Lillian tapped purple fingernails against her rather prominent front teeth. “There’s 303—Mr Dinwiddie has it but he’s on his layoff. He won’t be back for six weeks….” She looked at the schoolteacher, making it plain that she did not think she’d last that long. “I’ll stick you in 303.” She slid a key under the window. “Next to the last door on the right.”
It was a nice office. Miss Withers made up her mind to that the very instant she walked in. There was a big oak desk, a typewriter on a stand, two chairs and an uncertain-looking lounge. · The one window was covered with a Venetian blind, but since the view consisted only of the flat roofs of studio sound stages, with some round brown hills beyond, that was small loss.
Connecting doors, both locked, opened right and left, and there was a radiator in the corner which she turned on at once.
The desk was bare and empty except for stationery, paper clips and some badly chewed pencils.

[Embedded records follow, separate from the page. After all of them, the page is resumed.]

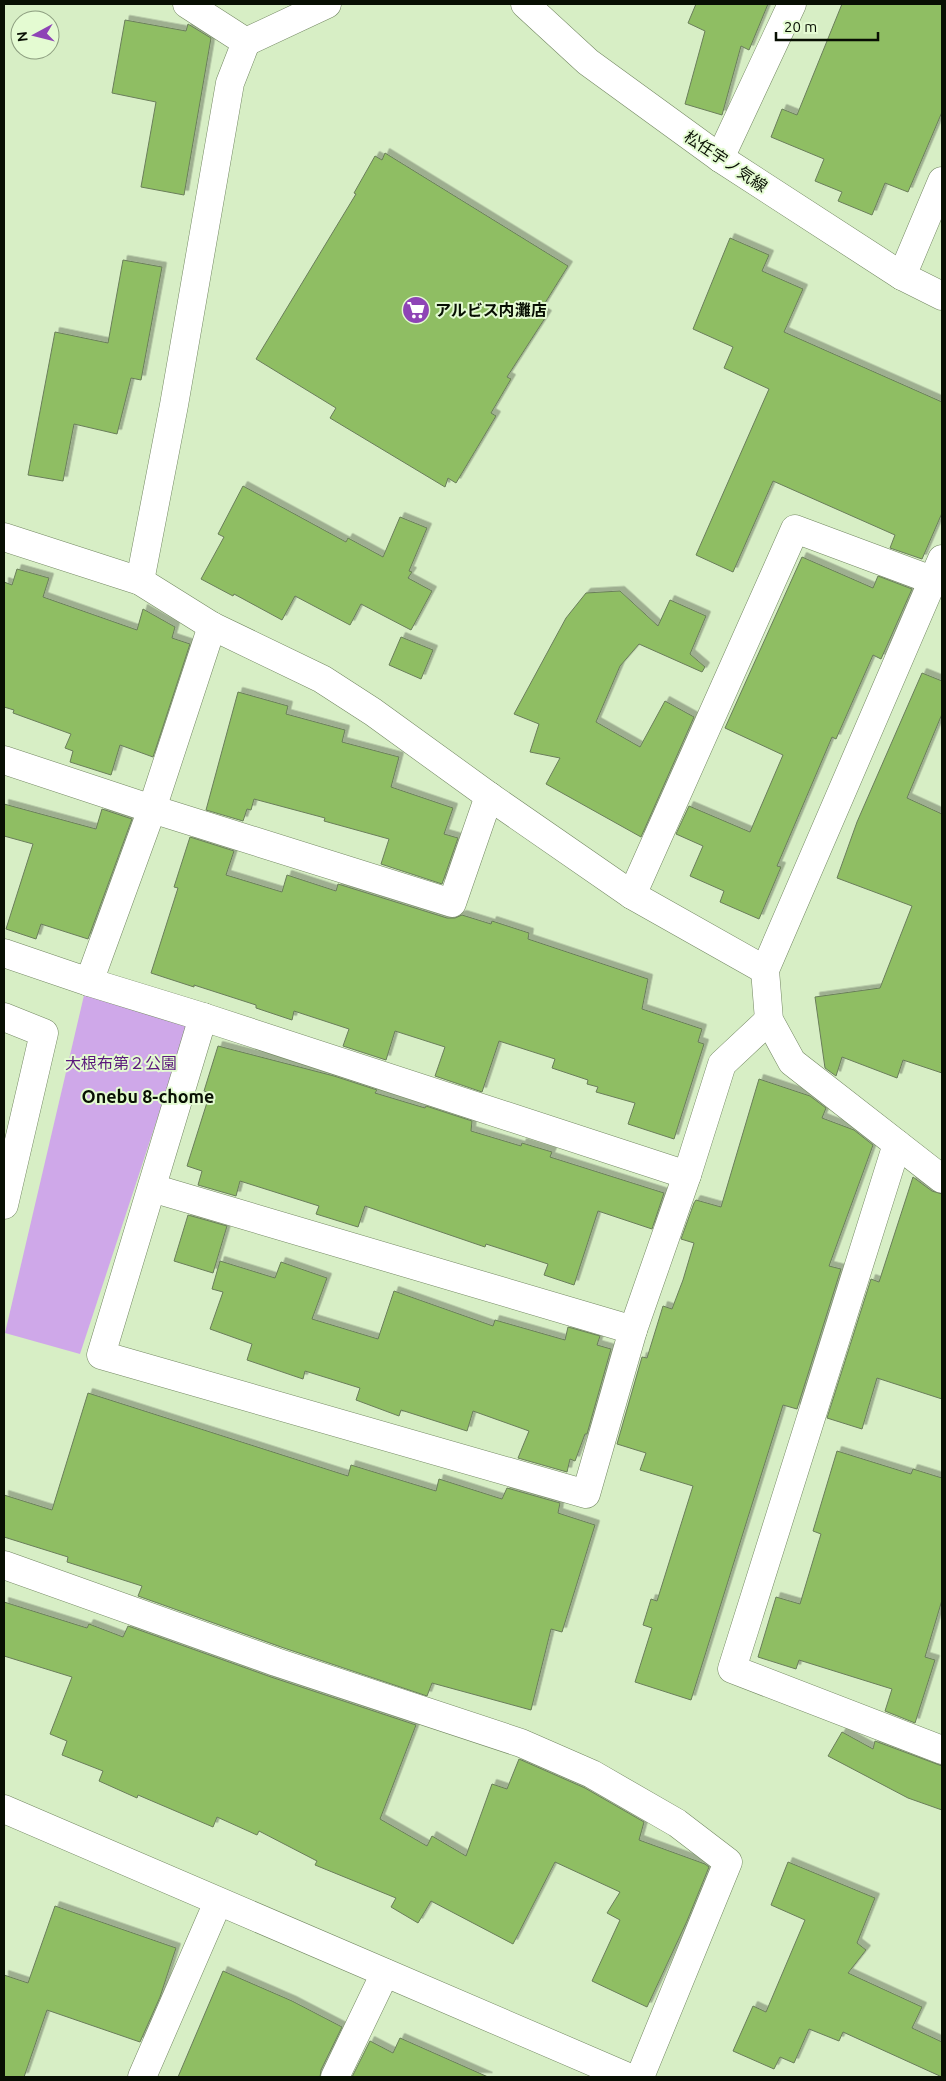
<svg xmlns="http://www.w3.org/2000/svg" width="946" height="2081" font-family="Ubuntu,'Noto Sans JP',sans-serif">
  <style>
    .green { fill: #cfa8e9 }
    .building { fill: #8fbe64; stroke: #6a7e5a; filter: url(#shadow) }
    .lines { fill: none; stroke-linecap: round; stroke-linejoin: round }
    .minor-casing { stroke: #738762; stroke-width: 29 }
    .tertiary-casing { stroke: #738762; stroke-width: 29 }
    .primary-casing { stroke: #738762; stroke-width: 29 }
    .minor { stroke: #fff; stroke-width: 28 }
    .tertiary { stroke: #fff; stroke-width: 28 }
    .primary { stroke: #fff; stroke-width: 28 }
    .labels { text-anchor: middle; stroke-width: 4; stroke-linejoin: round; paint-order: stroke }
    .street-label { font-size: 16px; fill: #080f03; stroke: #e4fbd2 }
    .poi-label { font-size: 16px; font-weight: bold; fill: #080f03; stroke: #e4fbd2; text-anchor: start }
    .park-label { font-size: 16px; fill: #5b197c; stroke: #e4fbd2 }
    .neighbourhood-label { font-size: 18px; font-weight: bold; fill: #080f03; stroke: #e4fbd2 }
  </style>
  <defs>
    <filter id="shadow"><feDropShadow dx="4.5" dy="-4.5" stdDeviation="0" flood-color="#0004"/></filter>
  </defs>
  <rect width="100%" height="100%" fill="#d7eec5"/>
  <polygon class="green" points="85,991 188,1025 80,1354 5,1333"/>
  <g class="building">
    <polygon points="696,4 768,4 749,50 741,46 722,115 685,104 705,31 688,23"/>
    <polygon points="842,4 942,4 942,112 908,192 885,183 872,215 838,201 842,192 815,181 824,159 771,137 782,109 797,115"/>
    <polygon points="125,20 186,31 188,24 211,38 184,195 141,187 156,102 112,93"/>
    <polygon points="385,153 568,266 540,311 547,315 507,377 511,379 491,413 496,416 456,483 448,478 445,487 330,418 336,408 256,359 356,194 354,193 375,156 382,160"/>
    <polygon points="730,238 769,255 762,271 803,289 784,332 942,402 942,513 922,559 890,548 895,535 773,481 733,572 696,555 769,389 724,368 733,347 693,329"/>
    <polygon points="123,260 162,267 141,380 131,378 117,434 74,424 63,481 28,475 55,332 108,343"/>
    <polygon points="243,486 346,542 348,538 383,557 400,517 427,528 409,571 412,572 408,578 432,591 411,630 361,604 350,625 295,596 282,620 234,594 233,596 201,579 224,537 218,534"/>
    <polygon points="802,557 873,588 878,576 912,589 881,659 873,655 836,739 832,737 777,866 781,867 759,919 720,902 724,891 690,876 703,846 676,834 689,806 750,832 783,755 725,728"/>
    <polygon points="17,569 49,578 43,597 137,630 143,609 175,627 172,638 190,644 153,757 120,745 111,775 70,762 73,751 65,748 71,734 13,713 14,710 4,707 4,582 12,585"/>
    <polygon points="620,591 658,626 670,600 706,616 690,654 705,667 702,672 639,644 620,666 596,722 640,747 665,701 694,717 641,837 546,784 560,758 530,752 539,724 514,714 566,618 586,593"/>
    <polygon points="401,637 433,650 421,679 389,665"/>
    <polygon points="922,673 942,681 942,714 907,798 942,814 942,1073 903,1060 897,1078 842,1057 836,1076 825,1068 815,997 880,988 912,906 837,878 857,822"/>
    <polygon points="238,692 288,706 286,714 345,730 342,742 399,757 391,787 453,808 444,834 458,838 442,884 381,864 389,839 324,821 325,818 254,799 251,810 247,809 243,821 206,810"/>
    <polygon points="4,804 96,829 102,809 132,819 88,939 41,924 36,939 6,929 33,844 4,836"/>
    <polygon points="190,837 234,851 226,875 282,892 287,875 336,891 338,884 447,918 455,918 462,915 491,924 492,921 529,933 528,939 648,979 642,1009 702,1029 698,1042 704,1044 674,1139 628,1124 635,1103 596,1092 598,1087 587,1084 588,1080 552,1068 555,1059 499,1041 482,1092 435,1076 445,1047 395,1031 386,1060 343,1046 349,1029 294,1011 292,1020 256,1008 256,1005 194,985 194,987 151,973 178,888 174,887"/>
    <polygon points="218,1046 334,1076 377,1090 375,1093 425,1108 426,1106 472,1121 471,1131 521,1146 522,1143 552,1152 550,1157 664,1193 652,1229 598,1211 574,1285 544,1275 548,1264 486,1244 485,1247 365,1206 358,1227 316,1214 319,1206 240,1181 236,1196 198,1185 202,1171 187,1166 210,1093 204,1091"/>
    <polygon points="759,1079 810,1096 826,1108 822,1118 854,1130 873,1145 829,1266 841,1269 797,1409 783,1405 691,1700 635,1682 652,1628 643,1625 651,1599 657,1601 693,1486 640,1470 646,1453 617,1444 642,1357 647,1358 663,1306 672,1309 683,1280 694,1243 681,1239 694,1203 696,1200 721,1207"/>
    <polygon points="913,1177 932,1191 942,1194 942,1399 877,1378 862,1429 827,1418 871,1279 879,1282"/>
    <polygon points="188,1215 227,1226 213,1273 174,1261"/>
    <polygon points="220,1261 275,1278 281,1262 327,1278 312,1319 378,1339 394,1291 493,1326 495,1320 565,1340 568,1327 600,1336 597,1345 611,1349 587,1434 585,1434 575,1461 570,1459 567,1472 518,1458 529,1431 473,1411 467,1431 401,1410 399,1416 356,1400 360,1388 305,1371 303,1379 247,1360 252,1344 210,1329 223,1292 212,1289"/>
    <polygon points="88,1393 348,1476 351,1465 436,1491 439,1479 502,1499 507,1488 560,1503 558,1513 595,1525 562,1632 551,1629 531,1710 432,1683 427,1696 281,1647 138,1596 142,1586 67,1562 68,1557 4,1537 4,1495 52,1510"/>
    <polygon points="837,1451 911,1474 913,1469 942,1478 942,1600 925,1657 935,1660 915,1723 885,1711 892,1689 799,1660 796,1669 758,1657 776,1597 800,1604 821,1534 813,1531"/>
    <polygon points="4,1602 87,1628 89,1624 123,1637 128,1626 271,1677 416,1725 380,1819 427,1846 432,1836 466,1856 492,1784 507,1789 519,1759 585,1788 644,1822 639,1840 705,1864 709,1867 687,1921 647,2007 592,1981 620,1920 607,1913 620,1892 555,1862 513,1944 431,1901 418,1923 391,1907 396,1898 315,1865 317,1861 259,1831 257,1835 217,1817 213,1827 138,1795 137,1798 99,1781 103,1771 62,1755 67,1741 50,1734 72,1677 4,1656"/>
    <polygon points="842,1732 873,1749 875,1741 942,1766 942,1810 908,1798 828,1756"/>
    <polygon points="788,1862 875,1898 857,1943 866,1950 848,1973 922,2007 912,2028 942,2042 942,2077 843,2032 839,2041 809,2029 794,2063 780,2057 774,2069 733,2051 753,2006 766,2012 805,1920 771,1905"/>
    <polygon points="55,1906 176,1948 160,1997 140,2042 47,2010 24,2077 4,2077 4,1975 28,1983"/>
    <polygon points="223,1971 292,2001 342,2027 321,2070 320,2077 178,2077"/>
    <polygon points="400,2038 488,2077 352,2077 370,2041 393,2053"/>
  </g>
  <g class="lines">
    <g class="minor-casing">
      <g id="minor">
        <polyline points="187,4 246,42 327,4"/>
        <polyline points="720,158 792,4"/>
        <polyline points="902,276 942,181"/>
        <polyline points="4,537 140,581 212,626 322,679 373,712 489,796 632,895 765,970"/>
        <polyline points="942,559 765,970 769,1020 792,1062 942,1179"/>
        <polyline points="140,581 174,405 230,83 246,42"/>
        <polyline points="4,760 152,809 452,903 489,796"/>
        <polyline points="632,895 795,529 932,580"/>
        <polyline points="4,953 89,982 152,809 212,626"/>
        <polyline points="89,982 203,1017 687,1175 722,1064 769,1020"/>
        <polyline points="4,1017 44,1033 4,1205"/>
        <polyline points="203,1017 101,1355 586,1494 633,1330 687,1175"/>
        <polyline points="897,1144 732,1669 942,1750"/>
        <polyline points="152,1188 633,1330"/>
        <polyline points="4,1565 276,1662 521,1743 592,1774 677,1823 728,1862 640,2077"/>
        <polyline points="142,2077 218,1902"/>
        <polyline points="335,2077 385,1973"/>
      </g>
    </g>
    <g class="tertiary-casing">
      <polyline id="tertiary" points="4,1809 628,2077"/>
    </g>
    <g class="primary-casing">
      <polyline id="primary" points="525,4 588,62 720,158 902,276 942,296"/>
    </g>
    <use href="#minor" class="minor"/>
    <use href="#tertiary" class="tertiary"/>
    <use href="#primary" class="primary"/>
  </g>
  <defs>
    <g id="supermarket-disc" transform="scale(1.4375)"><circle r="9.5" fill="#8e44b6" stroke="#e4fbd2"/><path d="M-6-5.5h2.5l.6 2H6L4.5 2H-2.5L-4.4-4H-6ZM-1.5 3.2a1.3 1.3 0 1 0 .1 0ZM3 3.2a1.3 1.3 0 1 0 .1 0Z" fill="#fff"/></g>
  </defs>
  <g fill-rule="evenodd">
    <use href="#supermarket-disc" x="416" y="310"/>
  </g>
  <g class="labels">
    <g class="street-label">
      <text transform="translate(726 161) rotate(34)" y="6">松任宇ノ気線</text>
    </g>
    <g class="poi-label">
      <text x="435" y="316">アルビス内灘店</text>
    </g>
    <g class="park-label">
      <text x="121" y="1069">大根布第２公園</text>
    </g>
    <g class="neighbourhood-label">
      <text x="148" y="1103">Onebu 8-chome</text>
    </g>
  </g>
  <rect width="946" height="2081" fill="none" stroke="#080f03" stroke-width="10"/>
  <g transform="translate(35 35) rotate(263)"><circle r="24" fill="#e4fbd2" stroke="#8c9d7f"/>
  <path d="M0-4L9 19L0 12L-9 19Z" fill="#8e44b6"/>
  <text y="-8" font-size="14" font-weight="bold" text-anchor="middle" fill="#080f03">N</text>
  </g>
  <path d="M776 32v8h102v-8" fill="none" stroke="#080f03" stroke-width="2.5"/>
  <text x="784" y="32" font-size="15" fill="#080f03" stroke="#e4fbd2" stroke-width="4" paint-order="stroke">20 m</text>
</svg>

Well, the powers that be were paying her ten dollars an hour to sit here, so she sat. After a while she took a sheet of letter paper from the desk and under the imposing letterhead she began typing a note to her old friend and sparring partner, Inspector Oscar Piper, back in Manhattan.
It began: “My dear Oscar, guess where I am! You wouldn’t believe it if I told you! But Hollywood is the sort of place about which anything you can say, good or bad, is true. It is also a place where surprisingly novel things happen….”
At that moment there was a click, and then the connecting door on her right opened suddenly. “Hey, Stinkie!” came a masculine voice.
Miss Withers blinked and looked up to see a short, blue-chinned man in the doorway, a man with a leonine head and wide, surprised eyes. He was holding a glass of water in a hand which trembled.